▶ _WHAT TO WORK ON_
List each line in the rows below that contains the word "label".

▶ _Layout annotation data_

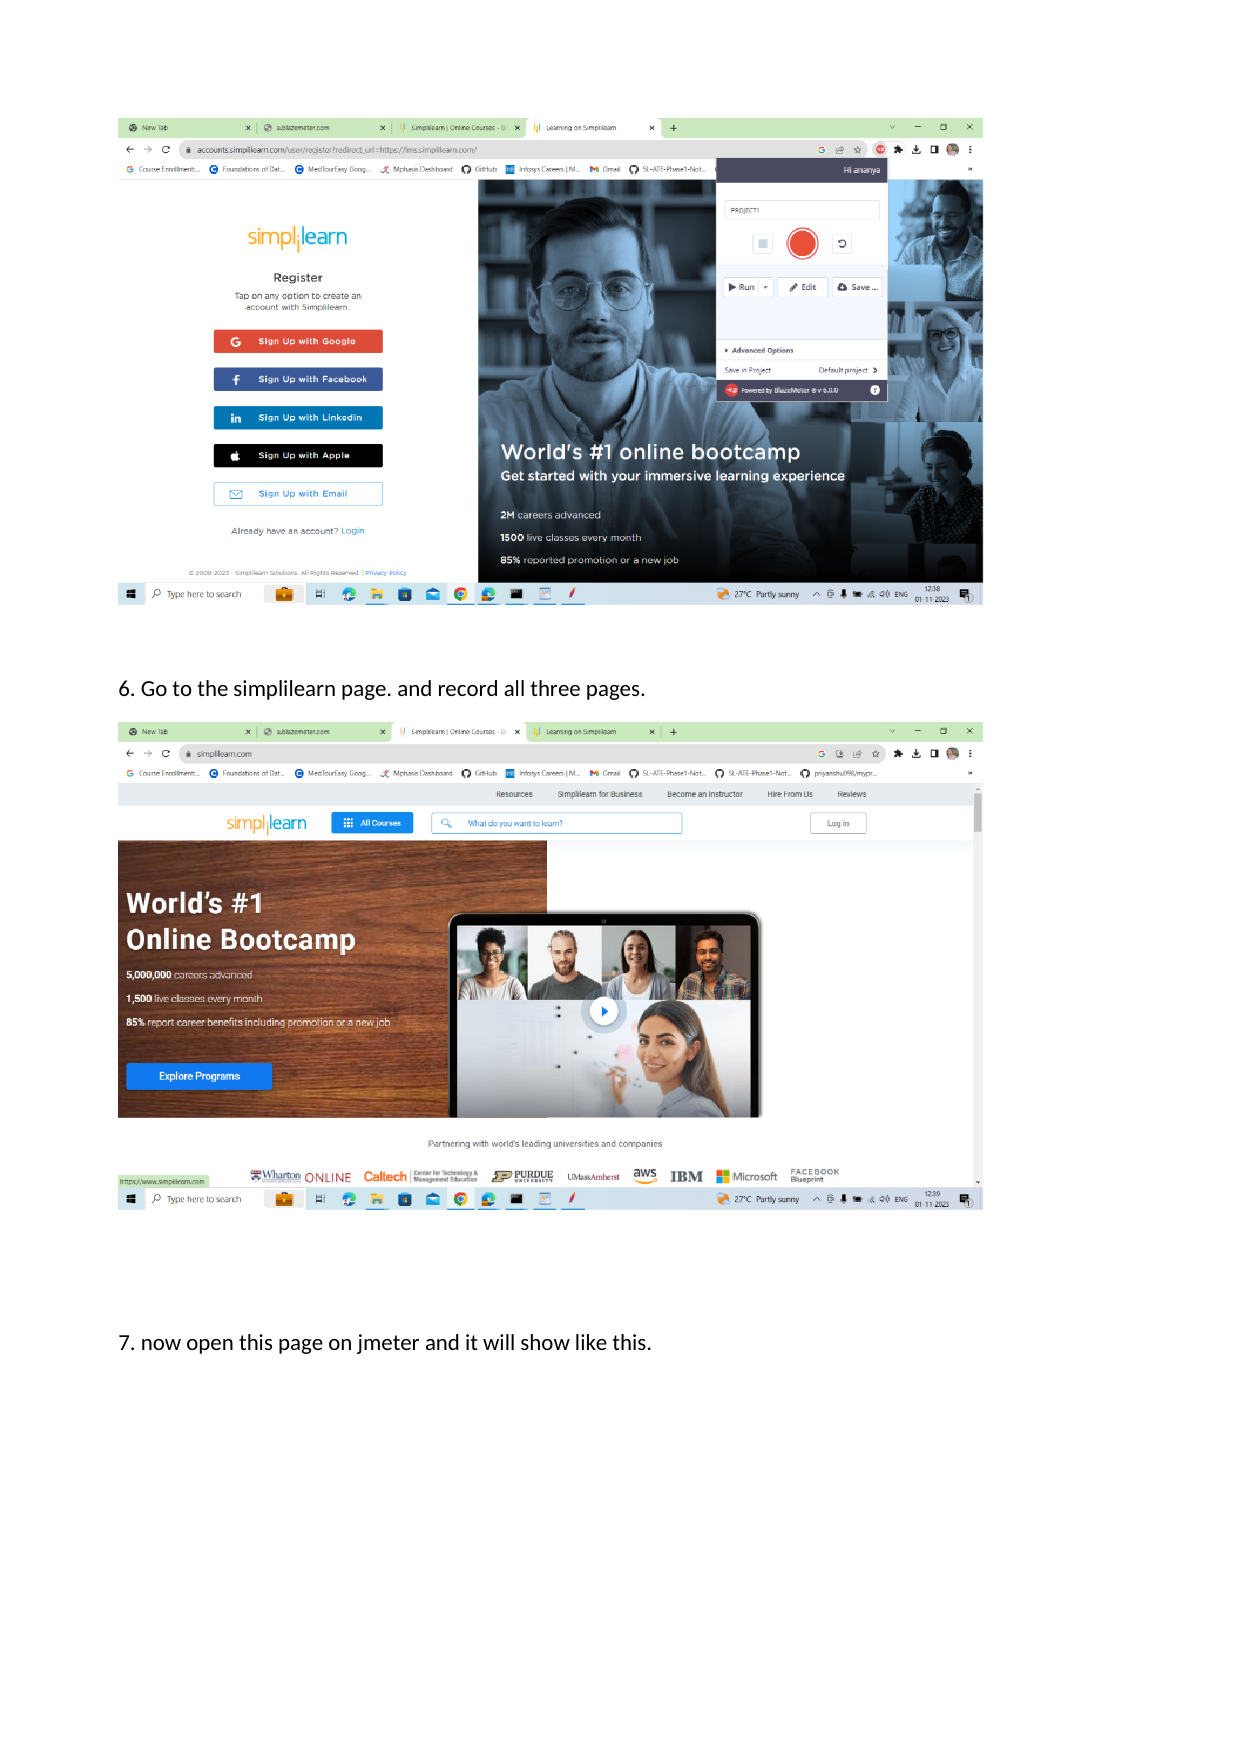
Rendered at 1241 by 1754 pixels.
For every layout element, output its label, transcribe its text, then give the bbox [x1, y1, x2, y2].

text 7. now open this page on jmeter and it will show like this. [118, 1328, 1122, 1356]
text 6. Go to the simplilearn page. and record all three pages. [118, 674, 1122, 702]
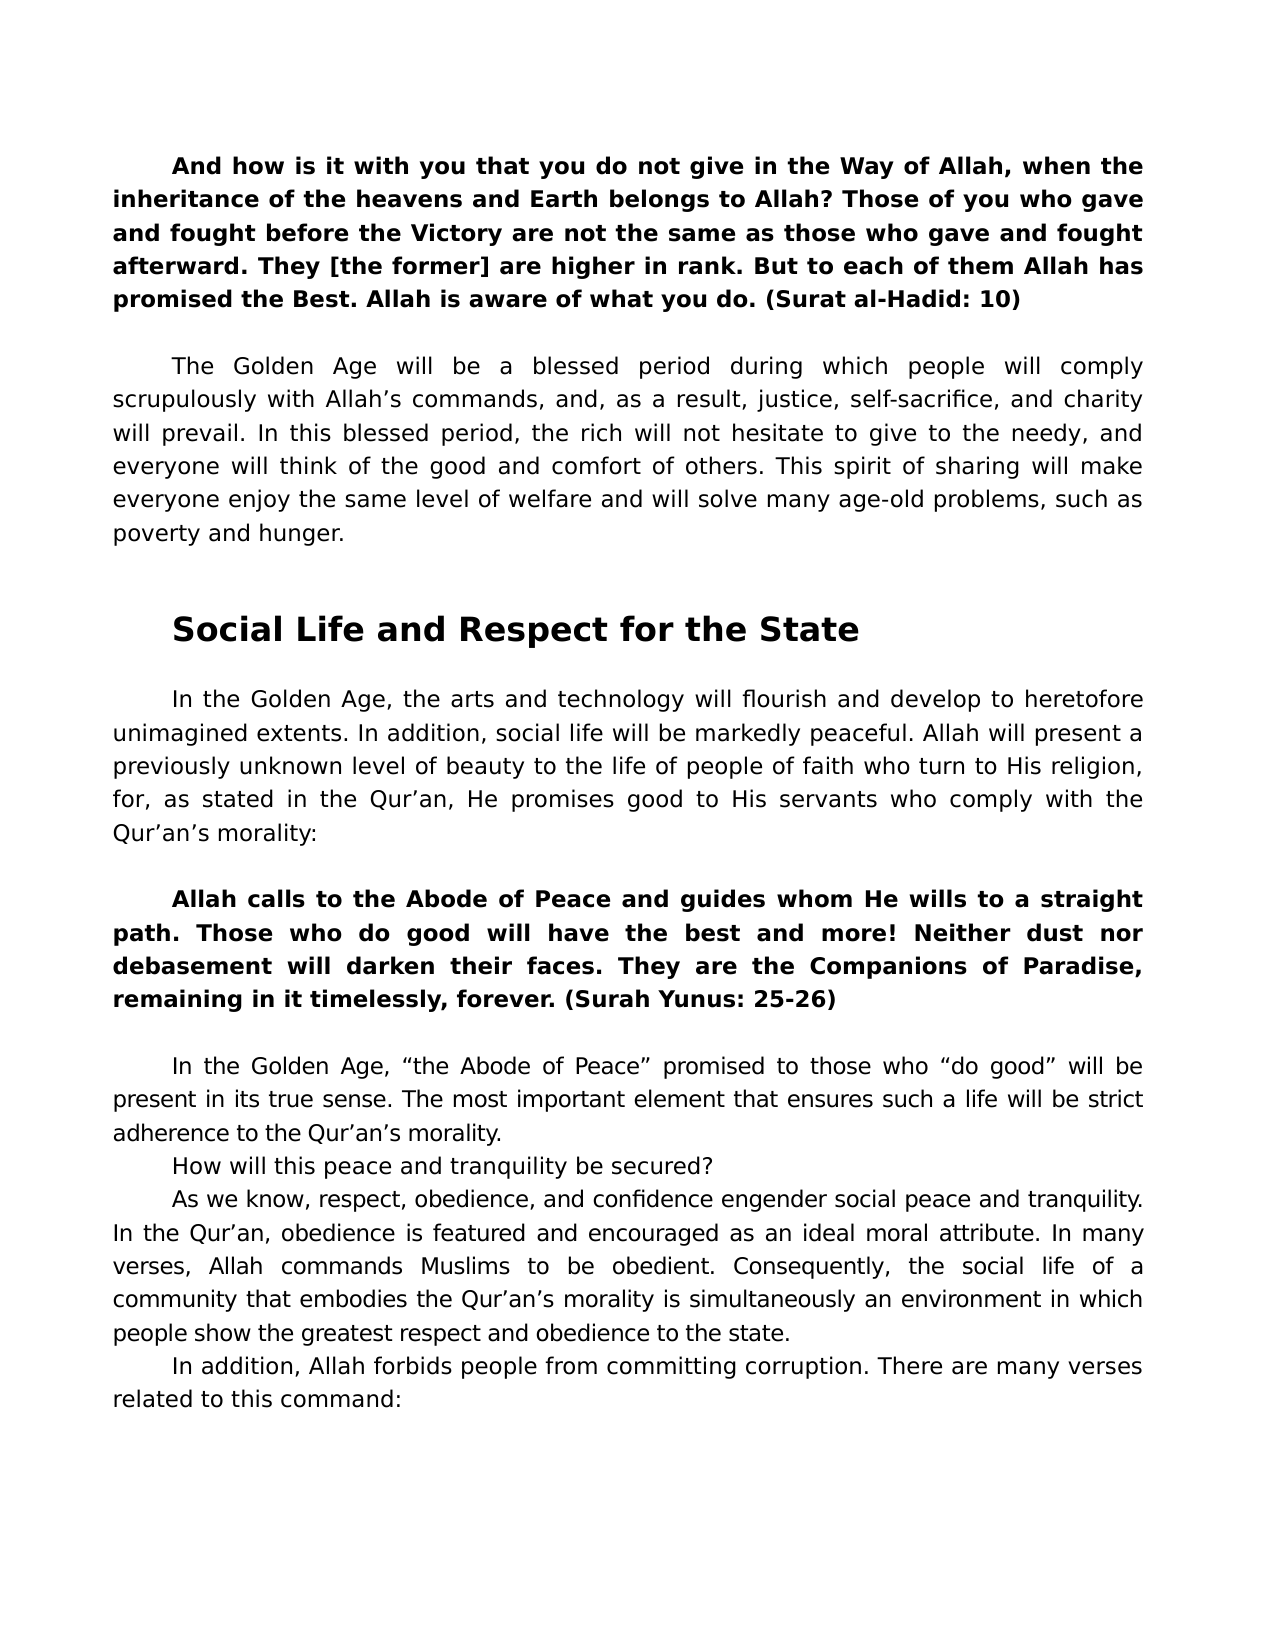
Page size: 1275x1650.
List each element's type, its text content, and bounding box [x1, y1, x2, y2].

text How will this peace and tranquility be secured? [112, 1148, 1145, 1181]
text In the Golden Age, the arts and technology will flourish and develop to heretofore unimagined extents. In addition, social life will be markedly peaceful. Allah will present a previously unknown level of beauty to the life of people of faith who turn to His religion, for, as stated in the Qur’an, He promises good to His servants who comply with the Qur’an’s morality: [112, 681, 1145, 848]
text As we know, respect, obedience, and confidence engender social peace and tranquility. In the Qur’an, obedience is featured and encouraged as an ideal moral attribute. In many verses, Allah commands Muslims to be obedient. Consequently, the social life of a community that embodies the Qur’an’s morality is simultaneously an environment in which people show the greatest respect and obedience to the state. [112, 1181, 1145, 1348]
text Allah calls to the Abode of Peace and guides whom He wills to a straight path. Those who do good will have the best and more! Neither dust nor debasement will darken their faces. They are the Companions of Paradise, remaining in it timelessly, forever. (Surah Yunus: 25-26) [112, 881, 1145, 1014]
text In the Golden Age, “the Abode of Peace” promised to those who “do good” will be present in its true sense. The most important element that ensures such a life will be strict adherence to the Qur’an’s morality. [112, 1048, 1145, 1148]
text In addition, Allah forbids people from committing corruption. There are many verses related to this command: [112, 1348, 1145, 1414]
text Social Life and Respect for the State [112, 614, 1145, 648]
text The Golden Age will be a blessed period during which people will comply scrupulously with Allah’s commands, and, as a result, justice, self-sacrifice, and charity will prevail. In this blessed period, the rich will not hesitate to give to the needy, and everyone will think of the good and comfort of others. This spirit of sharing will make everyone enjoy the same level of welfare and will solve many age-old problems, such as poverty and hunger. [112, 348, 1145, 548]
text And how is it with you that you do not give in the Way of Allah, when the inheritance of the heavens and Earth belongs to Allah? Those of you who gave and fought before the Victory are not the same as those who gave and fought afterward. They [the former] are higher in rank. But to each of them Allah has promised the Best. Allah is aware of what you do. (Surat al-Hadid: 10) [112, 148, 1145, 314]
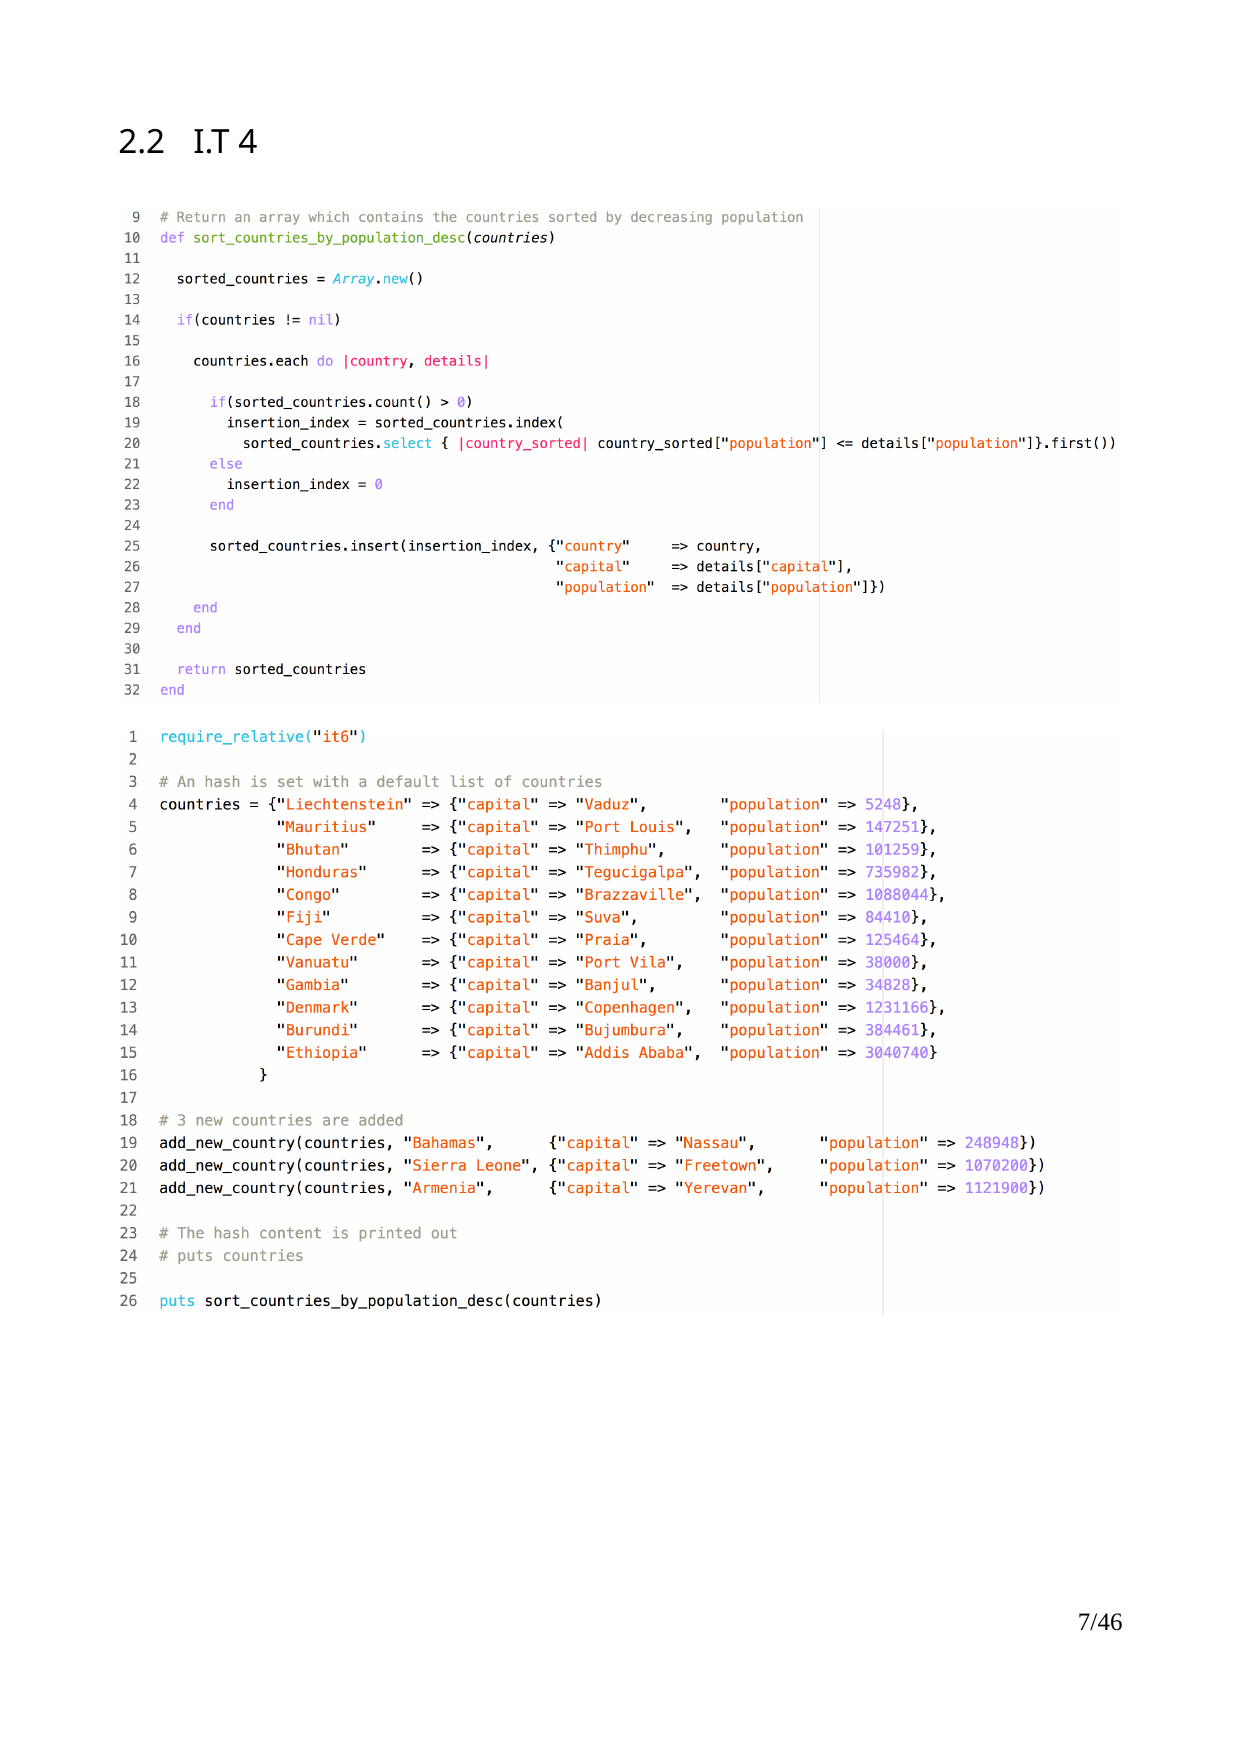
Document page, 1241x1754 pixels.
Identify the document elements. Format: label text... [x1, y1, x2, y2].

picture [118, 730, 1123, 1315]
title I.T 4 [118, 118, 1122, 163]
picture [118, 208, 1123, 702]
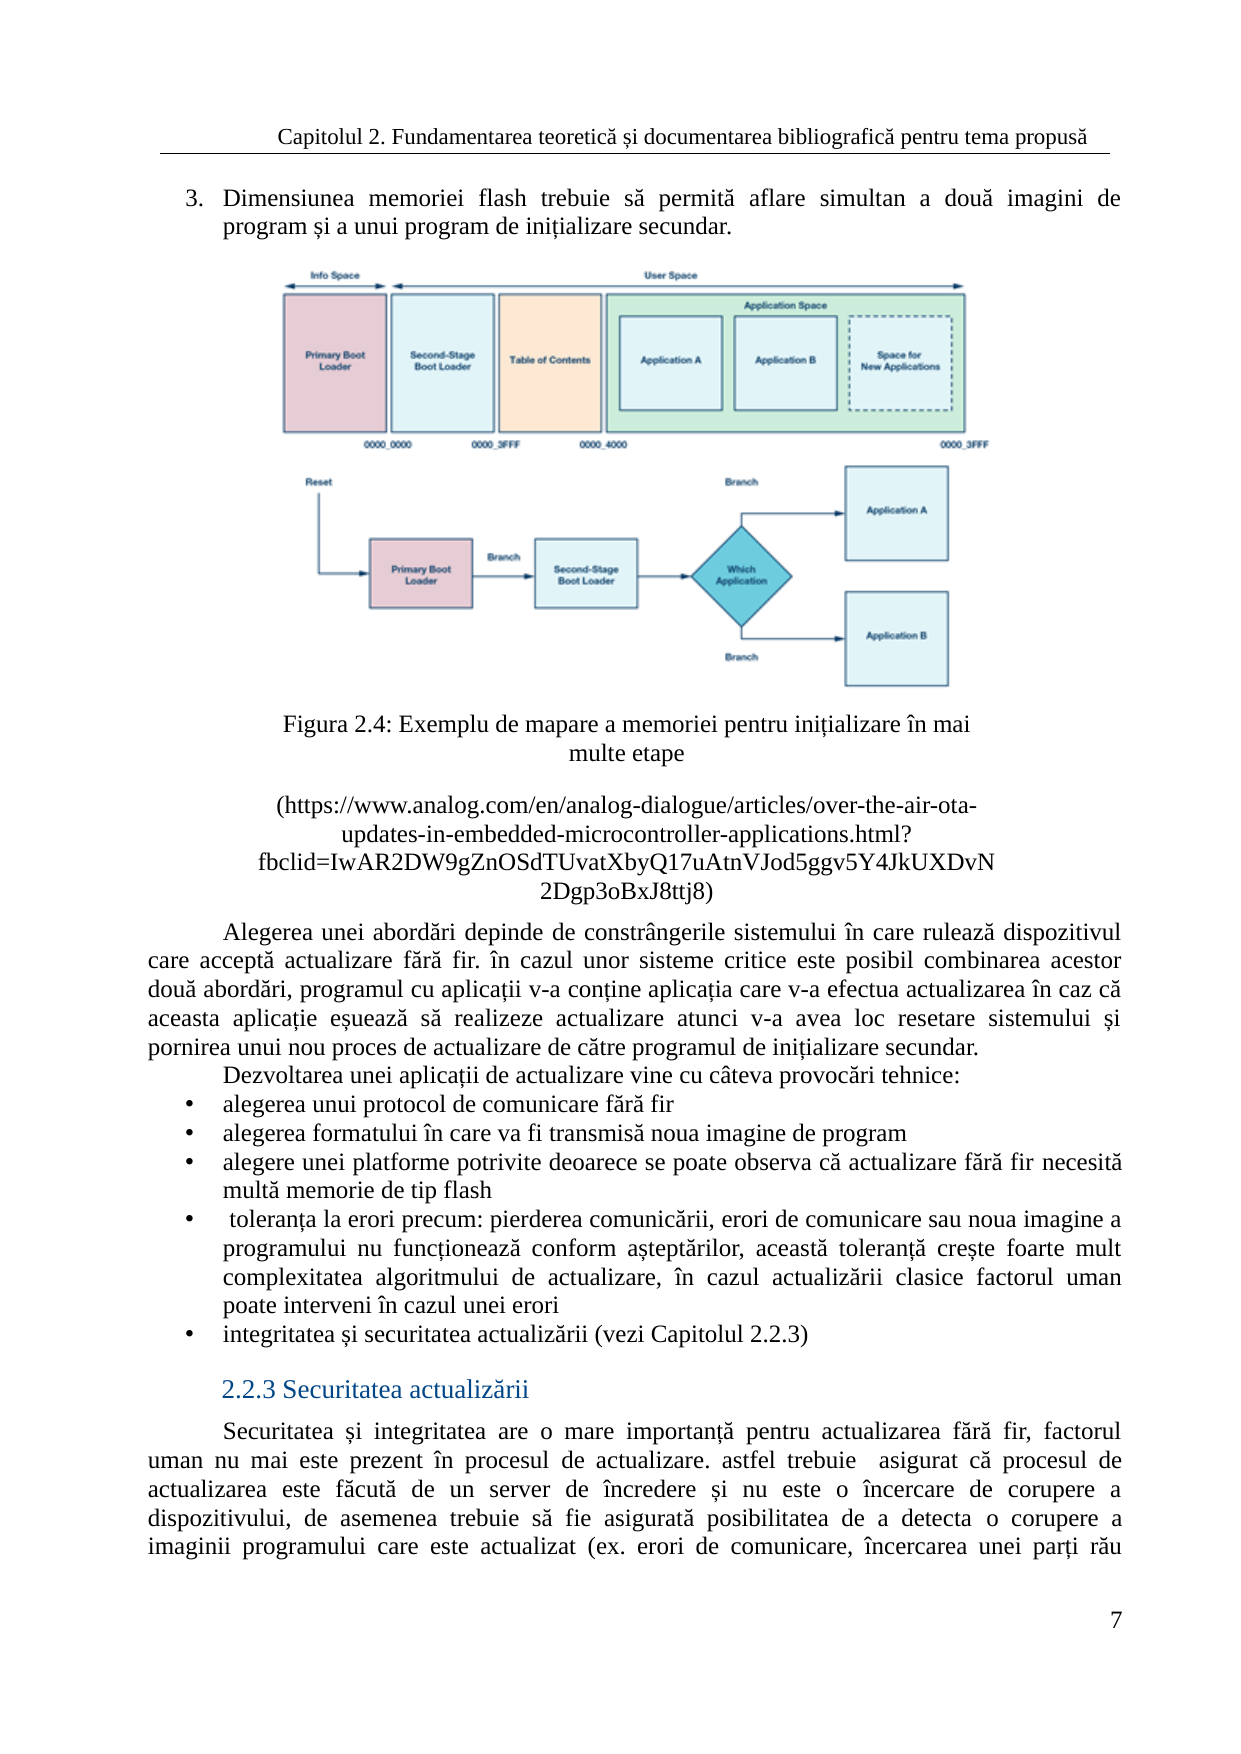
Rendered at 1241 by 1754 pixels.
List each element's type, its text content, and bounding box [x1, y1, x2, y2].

▶ _THE SOLUTION_
For every layout element, output its label, transcribe its text, then give the bbox [x1, y1, x2, y2].
Identify the document elements. Format: label text... [x1, y1, x2, y2].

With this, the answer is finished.